By TANYA SMITH-CARTWRIGHT
AFTER the initial COVID-19 lockdown forced them to close for three months earlier this year, some salon and barbershop owners fear they won’t be able to survive this new restrictive period.
On Monday, Prime Minister Dr Hubert Minnis announced a two- week minimum lockdown, which began last night, to slow the spread of COVID-19. This came as a blow to the cosmetology sector, which was only allowed to reopen under strict guidelines in mid-June after the industry had been closed since March.
Some businesses in the industry have seen up to a 75 percent decline in business, since many customers are out of work. Others have closed their businesses because of the crisis.
Ormonique Joffre, proprietor of Unique Hair and Nails, although experiencing difficulty like others in the industry, managed to keep her doors open after the first lockdown. She is concerned about the new lockdown and hopes that it does not go over the initial two weeks.
“Well, it’s going to affect us,” she said. “The thing about it is that you have your utility bills. You spend all of your funds on buying all of your products and all of that and then this happens. It’s like you are watching your savings just disappear.
“So it’s going to be hard and a little tight, but you know you just pray that they will say two weeks and it really is two weeks. Remember that last time it was a whole three months. That wasn’t easy because you still have to go to the food store and you still have to buy groceries so where are these funds coming from? And, it also does not stop the bills from coming. The light bill, the phone bill and all the other bills you have them in your hands and you are like, ‘What to do?’ I trust God will see us through.”
Trevor Johnson, owner of Johnson and Johnson Barber and Beauty Shop, has a grim outlook on his current situation. He, like Ms Joffre, managed to keep the doors to his grooming establishment open after the first lockdown, but he is struggling with expenses.

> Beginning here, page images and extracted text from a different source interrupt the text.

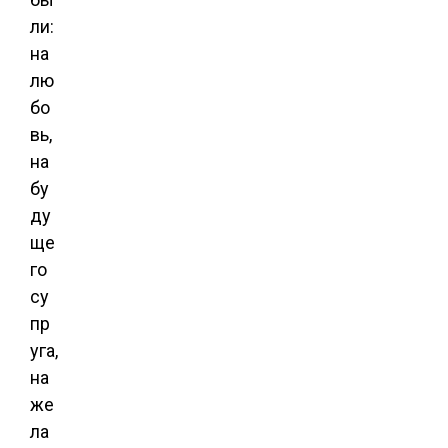
ли:
на
лю
бо
вь,
на
бу
ду
ще
го
су
пр
уга,
на
же
ла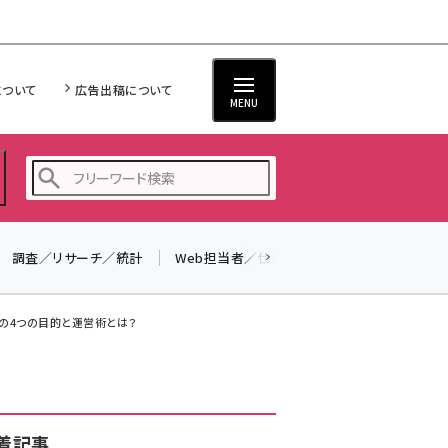
について
広告出稿について
MENU
調査／リサーチ／統計
Web担当者／仕事
法律／標準規格
seo (3524)
ai (2804)
トの4つの目的と運営術とは？
youtube (2431)
note (2312)
セミナー (2306)
着記事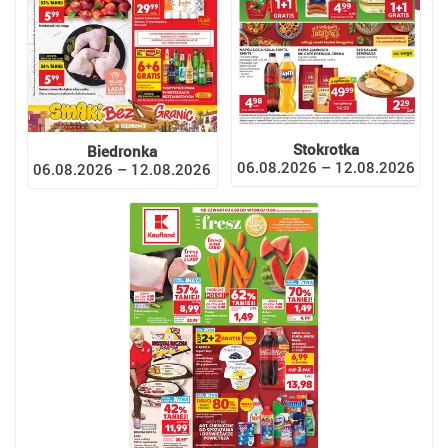
Stokrotka
Biedronka
06.08.2026 – 12.08.2026
06.08.2026 – 12.08.2026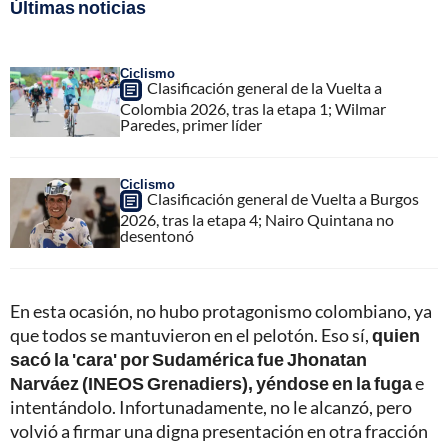
Últimas noticias
Ciclismo
Clasificación general de la Vuelta a
Colombia 2026, tras la etapa 1; Wilmar
Paredes, primer líder
Ciclismo
Clasificación general de Vuelta a Burgos
2026, tras la etapa 4; Nairo Quintana no
desentonó
En esta ocasión, no hubo protagonismo colombiano, ya
que todos se mantuvieron en el pelotón. Eso sí,
quien
sacó la 'cara' por Sudamérica fue Jhonatan
Narváez (INEOS Grenadiers), yéndose en la fuga
e
intentándolo. Infortunadamente, no le alcanzó, pero
volvió a firmar una digna presentación en otra fracción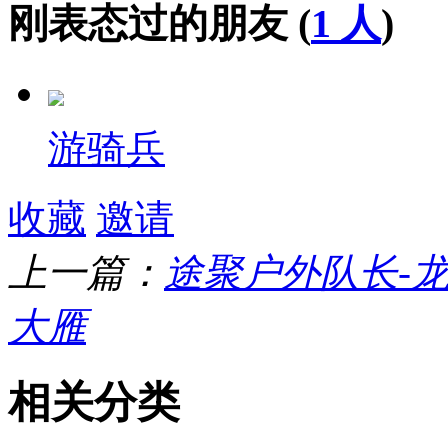
刚表态过的朋友 (
1 人
)
游骑兵
收藏
邀请
上一篇：
途聚户外队长-
大雁
相关分类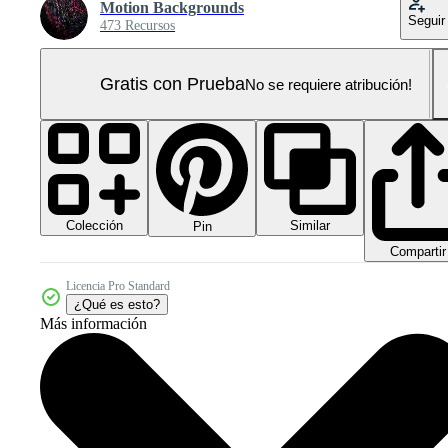
Motion Backgrounds
Seguir
473 Recursos
Gratis con Prueba
No se requiere atribución!
Colección
Similar
Pin
Compartir
Licencia Pro Standard
¿Qué es esto?
Más información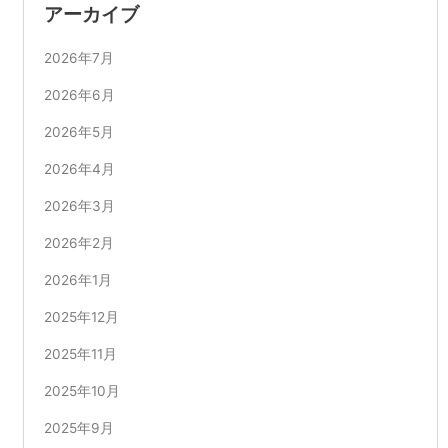
アーカイブ
2026年7月
2026年6月
2026年5月
2026年4月
2026年3月
2026年2月
2026年1月
2025年12月
2025年11月
2025年10月
2025年9月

“Well the thing about it is that with our staff, they pay chair rental,” Mr Johnson explained. “So what we did is we already had to reduce the price of the chairs already. Since the lockdown, businesses with barbers and beauticians have declined at least 75 percent. We must remember there are a lot of people without jobs out there. So they are not thinking about grooming. The thing about it is that even though there is a shutdown, the light bill, the phone bill and the water bill is still coming. We have to struggle just to pay them. This will cause you to give up. This is killing our industry and our businesses.
“We can’t continue to survive like this. With everything, all these bills, backing up on everybody in this industry. Many have overhead bills that are killing them. This is a lot! Let’s see if it’s kept to two weeks.”
Both Ms Joffre and Mr Johnson were asked if the government had considered giving them the privilege of being open a few days a week, if that would appease them for the time being. They both agreed it would.
“We cannot be more careful than we are now in terms of COVID protocols,” Ms Joffre said. “We have removed some of our dryers just to make sure we manage one customer at a time. We have a strict mask policy. We sanitise this place continuously. We definitely can operate for a few days during lockdown. That would be much better than shutting us down completely.”
Mr Johnson, also in agreement said, “This would at least keep us going. There are some people out there who are still going to work. They need grooming so, yes, we would have loved to be included in the number for opening for a few days during the week. We all took the COVID courses online. So we have been practising all the sanitisation and social distancing. It would be great if they considered that.”
Hair salons and barbershops were allowed to resume business as of June 15, following certification by the Ministry of Health. This came after the industry, like many other sectors, were shut down in mid-March because of the pandemic.
People in the industry were required to attend an infection prevention and control course before returning to work – for which they will receive a certificate to display in their establishments.
On Sunday, Bliss Wax Boutique announced it would close for 14 days after an employee on sick leave tested positive for the virus. Customers who visited the western New Providence location during the exposure period were asked to self-isolate for two weeks or take a COVID-19 test.